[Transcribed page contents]
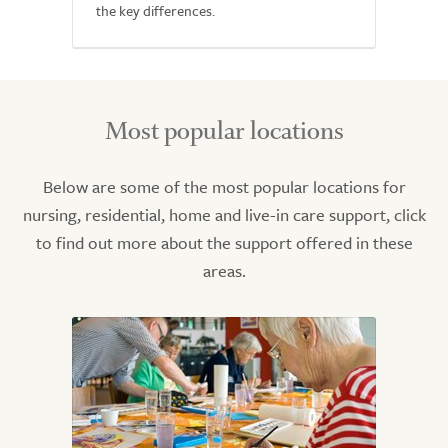
the key differences.
Most popular locations
Below are some of the most popular locations for
nursing, residential, home and live-in care support, click
to find out more about the support offered in these
areas.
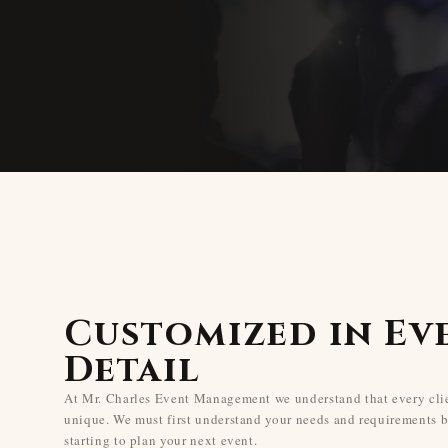
Customized in Ev
Detail
At Mr. Charles Event Management we understand that every clie
unique. We must first understand your needs and requirements b
starting to plan your next event.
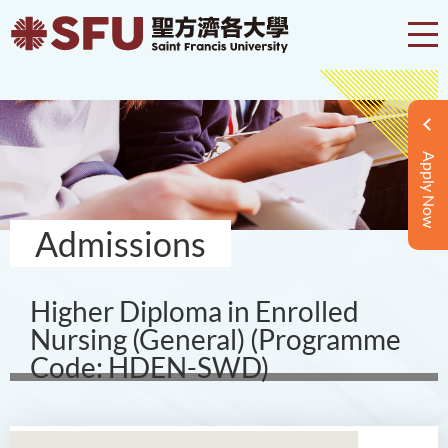
Apply Now
Admissions
Higher Diploma in Enrolled
Nursing (General) (Programme
Code: HDEN-SWD)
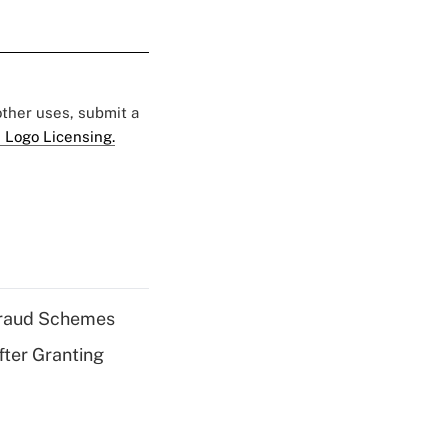
 other uses, submit a
 Logo Licensing.
 Fraud Schemes
fter Granting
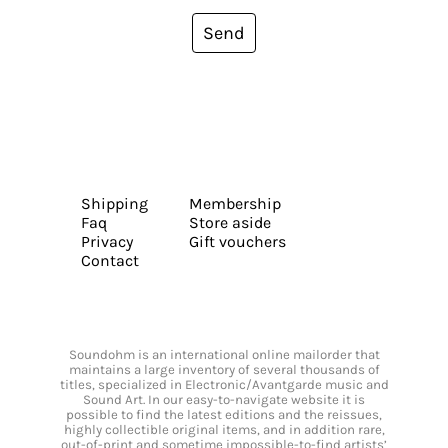
Send
Shipping
Membership
Faq
Store aside
Privacy
Gift vouchers
Contact
Soundohm is an international online mailorder that
maintains a large inventory of several thousands of
titles, specialized in Electronic/Avantgarde music and
Sound Art. In our easy-to-navigate website it is
possible to find the latest editions and the reissues,
highly collectible original items, and in addition rare,
out-of-print and sometime impossible-to-find artists’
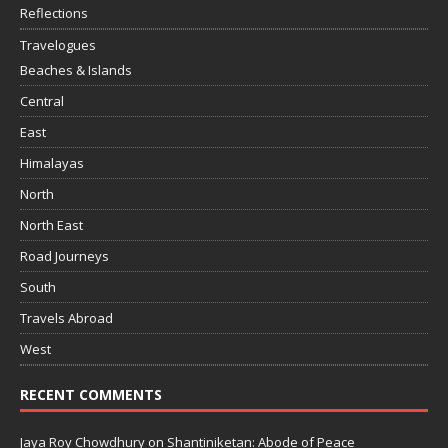
Reflections
Travelogues
Beaches & Islands
Central
East
Himalayas
North
North East
Road Journeys
South
Travels Abroad
West
RECENT COMMENTS
Jaya Roy Chowdhury
on
Shantiniketan: Abode of Peace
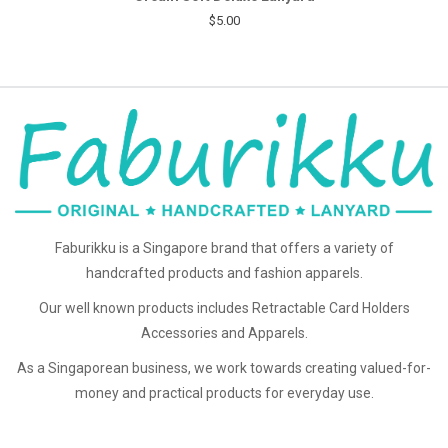
$5.00
Faburikku is a Singapore brand that offers a variety of
handcrafted products and fashion apparels.
Our well known products includes Retractable Card Holders
Accessories and Apparels.
As a Singaporean business, we work towards creating valued-for-
money and practical products for everyday use.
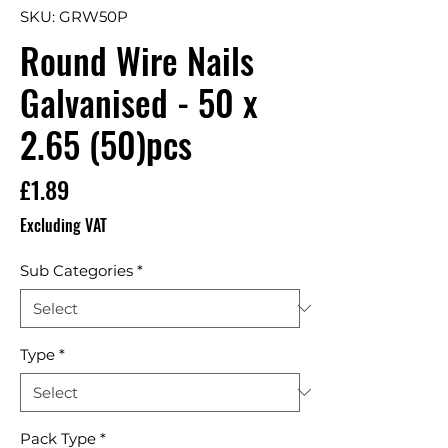
SKU: GRW50P
Round Wire Nails
Galvanised - 50 x
2.65 (50)pcs
Price
£1.89
Excluding VAT
Sub Categories
*
Type
*
Pack Type
*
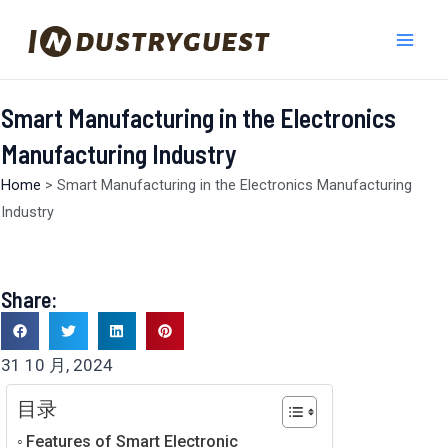
跳
Mai
至
Men
内
容
Smart Manufacturing in the Electronics
Manufacturing Industry
Home
>
Smart Manufacturing in the Electronics Manufacturing
Industry
Share:
31 10 月, 2024
目录
Features of Smart Electronic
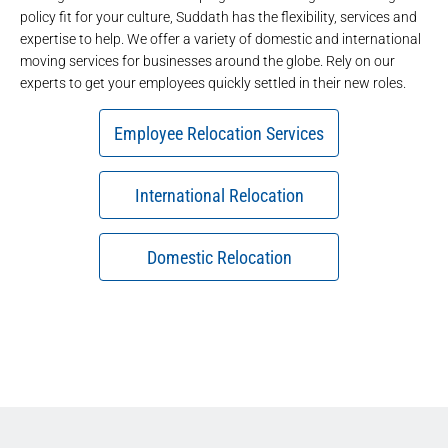
policy fit for your culture, Suddath has the flexibility, services and
expertise to help. We offer a variety of domestic and international
moving services for businesses around the globe. Rely on our
experts to get your employees quickly settled in their new roles.
Employee Relocation Services
International Relocation
Domestic Relocation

What the exercise asks ->
Check each line of the entries, and copy the ones that contain "Smart".

Answer area ->
Smart Manufacturing in the Electronics
Smart Manufacturing in the Electronics Manufacturing
Features of Smart Electronic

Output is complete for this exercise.